The lowest output activities in the Gaza Strip deal restrictions on construction related items while the West Bank does not deal with equivalent restrictions. The dual-use goods list for the West Bank is the same in 2018 as in 2008; Israel has changed the Gaza Strip dual-use goods list three times since 2008. The Gaza Strip's lowest output manufacturing activities include the manufacture of leather, vehicles and trailers, machinery and equipment, and paper products (PCBS, 2009, pp. 91-92, 2019, pp. 117-118). The manufacture of vehicles, trailers, machinery, and equipment do not have access to construction related inputs due to the 2015 Gazan dual-use goods list (Israel Ministry of Foreign Affairs, 2010). Specifically, Israeli restrictions on items such as, steel products, cables, resins, and sealants in 2010 with restrictions on welding equipment, winches, lifting equipment, copper, and aluminum products in 2015 limit the ability for Gazans to manufacture machinery, equipment, automobiles, and trailers (Israel Ministry of Foreign Affairs, 2010; Gisha, n.d.). As both the lowest productivity West Bank and Gazan manufacturing activities list non-chemical items as key items to production the dual-use goods list restricts, the non-chemical restrictions reduce how much the lowest output manufacturing activities can increase output. As neither Gazan nor West Bank manufacturing industries commonly cite chemical items as products in the production process, the chemical items restrictions do not prevent output growth.
•••••
• _Task requirements_
1. According to the passage on dual-use goods restrictions, how many times has Israel changed the Gaza Strip dual-use goods list since 2008?
2. Drawing on the passage on dual-use goods restrictions, explain in one to three sentences why the restrictions on chemical items do not prevent output growth.
3. Go on with the passage on dual-use goods restrictions, picking up right after its final sentence.

• _Extracted entries_
•••••
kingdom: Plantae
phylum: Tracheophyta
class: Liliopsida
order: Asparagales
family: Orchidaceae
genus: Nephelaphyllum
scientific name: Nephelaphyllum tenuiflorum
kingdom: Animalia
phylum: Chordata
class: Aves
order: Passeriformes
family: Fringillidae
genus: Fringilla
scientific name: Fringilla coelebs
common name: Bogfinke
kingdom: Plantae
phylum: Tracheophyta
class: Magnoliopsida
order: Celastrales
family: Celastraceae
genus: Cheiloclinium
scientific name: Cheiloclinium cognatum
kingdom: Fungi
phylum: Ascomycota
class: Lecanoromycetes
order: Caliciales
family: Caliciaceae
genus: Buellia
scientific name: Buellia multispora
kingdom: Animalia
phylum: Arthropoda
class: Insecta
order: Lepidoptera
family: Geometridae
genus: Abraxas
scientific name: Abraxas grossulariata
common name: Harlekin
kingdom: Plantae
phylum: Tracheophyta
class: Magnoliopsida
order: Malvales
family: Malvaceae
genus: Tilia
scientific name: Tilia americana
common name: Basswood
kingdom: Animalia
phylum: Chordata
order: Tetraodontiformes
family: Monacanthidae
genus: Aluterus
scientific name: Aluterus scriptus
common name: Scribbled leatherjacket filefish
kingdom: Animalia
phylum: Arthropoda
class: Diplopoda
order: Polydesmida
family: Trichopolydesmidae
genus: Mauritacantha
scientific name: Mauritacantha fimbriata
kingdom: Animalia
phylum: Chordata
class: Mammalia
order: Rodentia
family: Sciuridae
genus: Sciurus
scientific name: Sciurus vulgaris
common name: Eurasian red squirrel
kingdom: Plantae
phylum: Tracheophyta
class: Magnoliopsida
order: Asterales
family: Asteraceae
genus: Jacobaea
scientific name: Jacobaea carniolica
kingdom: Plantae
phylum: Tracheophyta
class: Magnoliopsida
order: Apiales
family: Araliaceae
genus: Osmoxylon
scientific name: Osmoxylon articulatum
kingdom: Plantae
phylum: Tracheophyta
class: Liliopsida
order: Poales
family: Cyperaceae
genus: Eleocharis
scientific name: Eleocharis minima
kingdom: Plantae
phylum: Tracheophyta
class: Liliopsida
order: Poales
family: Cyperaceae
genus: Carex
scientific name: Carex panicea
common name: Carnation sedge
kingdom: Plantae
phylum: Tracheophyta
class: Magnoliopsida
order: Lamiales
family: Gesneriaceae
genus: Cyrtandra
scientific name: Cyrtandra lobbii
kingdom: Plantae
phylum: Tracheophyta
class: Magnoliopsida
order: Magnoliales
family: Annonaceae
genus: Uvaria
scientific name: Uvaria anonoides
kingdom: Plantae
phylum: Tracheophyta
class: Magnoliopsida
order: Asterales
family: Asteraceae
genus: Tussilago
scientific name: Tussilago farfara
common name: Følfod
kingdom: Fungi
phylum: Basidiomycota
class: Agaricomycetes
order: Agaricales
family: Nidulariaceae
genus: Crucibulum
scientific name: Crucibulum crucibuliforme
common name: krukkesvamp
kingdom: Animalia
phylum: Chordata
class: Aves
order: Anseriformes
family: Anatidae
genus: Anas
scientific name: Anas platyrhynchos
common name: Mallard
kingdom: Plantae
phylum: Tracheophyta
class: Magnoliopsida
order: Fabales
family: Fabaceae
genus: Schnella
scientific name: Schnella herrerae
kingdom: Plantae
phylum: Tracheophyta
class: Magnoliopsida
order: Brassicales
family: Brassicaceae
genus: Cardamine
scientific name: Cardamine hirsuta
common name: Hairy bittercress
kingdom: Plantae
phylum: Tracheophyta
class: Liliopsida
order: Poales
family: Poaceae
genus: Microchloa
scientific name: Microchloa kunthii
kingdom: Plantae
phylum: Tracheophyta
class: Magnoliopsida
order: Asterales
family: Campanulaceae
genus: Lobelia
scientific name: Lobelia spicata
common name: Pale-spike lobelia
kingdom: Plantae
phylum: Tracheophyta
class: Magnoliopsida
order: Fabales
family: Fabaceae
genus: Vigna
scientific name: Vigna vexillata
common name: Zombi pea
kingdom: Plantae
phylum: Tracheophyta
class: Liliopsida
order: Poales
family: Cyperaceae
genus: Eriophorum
•••••
• _Answers for the tasks_
1. Three times.

2. Neither Gazan nor West Bank manufacturing industries commonly cite chemical items as products in their production process. Restricting those items therefore does not hold back output growth.

3.
The output of manufacturing sectors using construction-related materials decreased when Israel introduced additional construction or non-chemical items to the dual-use goods list. Manufacturing activities whose output decreased had used restricted construction materials as inputs for production. From 2009 to 2010, when Israel lifted the blockade, the output of manufacturing activities in the Gaza Strip increased from $158,323,400 to $316,646,800 as the blockade on the Gaza Strip limited all manufacturing sector’s access to inputs (PCBS, 2010, p. 91, 2011, pp. 119-120). As Israel’s 2015 expansion of the dual-use good list added Wood panels 1 cm thick and 5 cm wide, the output of furniture manufacturing decreased from $119,071,600 in 2015 to $57,412,500 in 2018 (PCBS, 2016, pp. 116-117, 2017, 2019, pp. 117-118). Manufacturing activities requiring heavy machinery such as electrical equipment manufacturing saw output decrease from 12,241,500 in 2015 to 10,322,100 in 2016; manufacturing of vehicles, trailers, and semi-trailers output decreased from 6,737,400 in 2015 to 5,366,400 in 2016 (PCBS, 2016, pp. 116-117, 2017, p. 115-116). As multiple Gazan manufacturing activities’ output decreased after Israel introduced additional non-chemical items to the Gazan dual-use goods list, Israeli restrictions on non-chemical items prevent the Gazan manufacturing sector from attaining a higher growth rate than possible with the restrictions on non-chemical items. Therefore, an Israeli reduction of restrictions on non-chemical items would increase the output of the Gazan manufacturing sector.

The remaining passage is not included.